◆ ACTIVITY ◆
Because the pictures are not wanted, reproduce the rest of the records below exactly as they stand.

◆ MATERIAL FOR THE TASK ◆

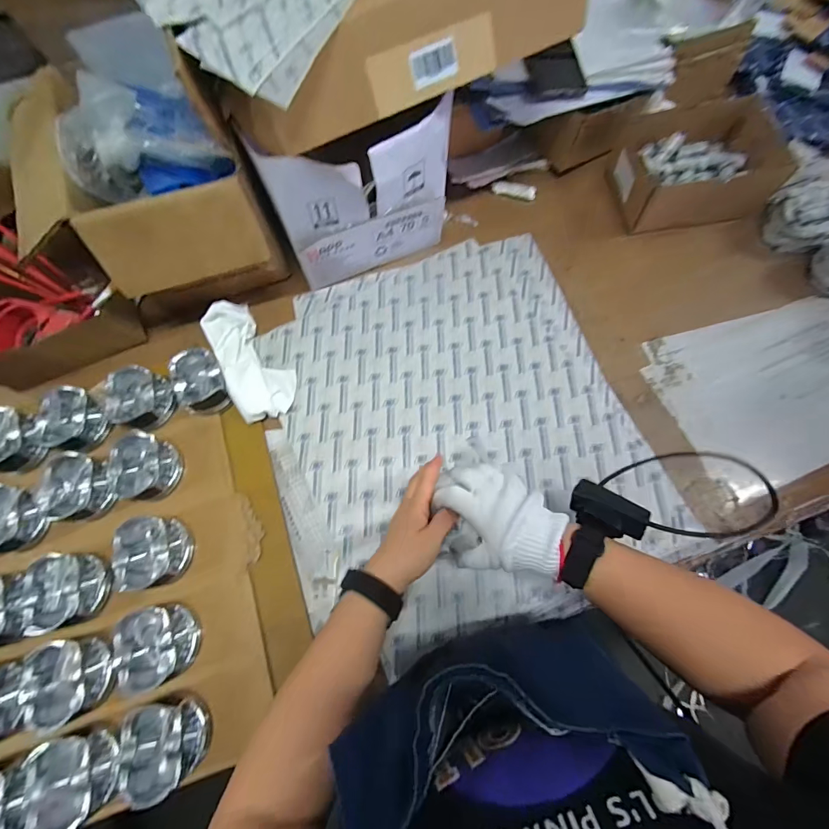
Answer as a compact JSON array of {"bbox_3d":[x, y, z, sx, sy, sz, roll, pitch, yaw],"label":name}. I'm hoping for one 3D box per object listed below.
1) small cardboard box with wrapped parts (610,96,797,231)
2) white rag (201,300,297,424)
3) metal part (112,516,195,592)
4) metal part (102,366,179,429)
[{"bbox_3d":[0.434,-0.388,0.612,0.210,0.081,0.158,-9,70,-1],"label":"small cardboard box with wrapped parts"},{"bbox_3d":[-0.236,-0.086,0.559,0.088,0.042,0.198,-26,72,-7],"label":"white rag"},{"bbox_3d":[-0.311,0.163,0.475,0.073,0.047,0.085,-15,71,-3],"label":"metal part"},{"bbox_3d":[-0.375,-0.019,0.544,0.086,0.047,0.081,9,71,5],"label":"metal part"}]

◆ EXERCISE RESPONSE ◆
Answer as a compact JSON array of {"bbox_3d":[x, y, z, sx, sy, sz, roll, pitch, yaw],"label":name}. I'm hoping for one 3D box per object listed below.
1) small cardboard box with wrapped parts (610,96,797,231)
2) white rag (201,300,297,424)
3) metal part (112,516,195,592)
4) metal part (102,366,179,429)
[{"bbox_3d":[0.434,-0.388,0.612,0.210,0.081,0.158,-9,70,-1],"label":"small cardboard box with wrapped parts"},{"bbox_3d":[-0.236,-0.086,0.559,0.088,0.042,0.198,-26,72,-7],"label":"white rag"},{"bbox_3d":[-0.311,0.163,0.475,0.073,0.047,0.085,-15,71,-3],"label":"metal part"},{"bbox_3d":[-0.375,-0.019,0.544,0.086,0.047,0.081,9,71,5],"label":"metal part"}]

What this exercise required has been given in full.